Exercise aim =>
Copy out the whole listing below line for line, without changing a single character.

=-=-=

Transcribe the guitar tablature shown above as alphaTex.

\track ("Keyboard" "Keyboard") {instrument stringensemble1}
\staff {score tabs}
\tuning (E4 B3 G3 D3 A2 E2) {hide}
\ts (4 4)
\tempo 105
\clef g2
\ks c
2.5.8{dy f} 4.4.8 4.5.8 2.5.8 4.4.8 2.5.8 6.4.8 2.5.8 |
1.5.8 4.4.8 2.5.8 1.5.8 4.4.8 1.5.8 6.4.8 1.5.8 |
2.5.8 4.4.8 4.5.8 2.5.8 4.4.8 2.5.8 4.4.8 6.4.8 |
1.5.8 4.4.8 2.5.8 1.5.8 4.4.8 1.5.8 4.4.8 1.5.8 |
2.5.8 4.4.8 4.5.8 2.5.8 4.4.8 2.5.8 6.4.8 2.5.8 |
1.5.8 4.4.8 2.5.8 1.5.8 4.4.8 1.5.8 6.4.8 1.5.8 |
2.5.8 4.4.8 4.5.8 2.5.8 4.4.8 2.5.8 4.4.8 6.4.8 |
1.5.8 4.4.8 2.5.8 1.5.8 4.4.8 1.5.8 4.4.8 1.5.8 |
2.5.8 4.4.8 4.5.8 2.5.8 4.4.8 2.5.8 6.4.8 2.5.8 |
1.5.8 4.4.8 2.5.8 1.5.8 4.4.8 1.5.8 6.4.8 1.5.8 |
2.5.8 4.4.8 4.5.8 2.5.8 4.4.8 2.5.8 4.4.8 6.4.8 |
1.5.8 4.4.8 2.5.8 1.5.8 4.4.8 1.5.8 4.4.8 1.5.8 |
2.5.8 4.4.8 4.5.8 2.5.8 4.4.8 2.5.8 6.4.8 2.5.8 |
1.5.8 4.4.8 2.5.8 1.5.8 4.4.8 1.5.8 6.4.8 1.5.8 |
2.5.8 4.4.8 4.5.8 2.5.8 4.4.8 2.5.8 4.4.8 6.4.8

=-=-=

Written response =>
Transcribe the guitar tablature shown above as alphaTex.

\track ("Keyboard" "Keyboard") {instrument stringensemble1}
\staff {score tabs}
\tuning (E4 B3 G3 D3 A2 E2) {hide}
\ts (4 4)
\tempo 105
\clef g2
\ks c
2.5.8{dy f} 4.4.8 4.5.8 2.5.8 4.4.8 2.5.8 6.4.8 2.5.8 |
1.5.8 4.4.8 2.5.8 1.5.8 4.4.8 1.5.8 6.4.8 1.5.8 |
2.5.8 4.4.8 4.5.8 2.5.8 4.4.8 2.5.8 4.4.8 6.4.8 |
1.5.8 4.4.8 2.5.8 1.5.8 4.4.8 1.5.8 4.4.8 1.5.8 |
2.5.8 4.4.8 4.5.8 2.5.8 4.4.8 2.5.8 6.4.8 2.5.8 |
1.5.8 4.4.8 2.5.8 1.5.8 4.4.8 1.5.8 6.4.8 1.5.8 |
2.5.8 4.4.8 4.5.8 2.5.8 4.4.8 2.5.8 4.4.8 6.4.8 |
1.5.8 4.4.8 2.5.8 1.5.8 4.4.8 1.5.8 4.4.8 1.5.8 |
2.5.8 4.4.8 4.5.8 2.5.8 4.4.8 2.5.8 6.4.8 2.5.8 |
1.5.8 4.4.8 2.5.8 1.5.8 4.4.8 1.5.8 6.4.8 1.5.8 |
2.5.8 4.4.8 4.5.8 2.5.8 4.4.8 2.5.8 4.4.8 6.4.8 |
1.5.8 4.4.8 2.5.8 1.5.8 4.4.8 1.5.8 4.4.8 1.5.8 |
2.5.8 4.4.8 4.5.8 2.5.8 4.4.8 2.5.8 6.4.8 2.5.8 |
1.5.8 4.4.8 2.5.8 1.5.8 4.4.8 1.5.8 6.4.8 1.5.8 |
2.5.8 4.4.8 4.5.8 2.5.8 4.4.8 2.5.8 4.4.8 6.4.8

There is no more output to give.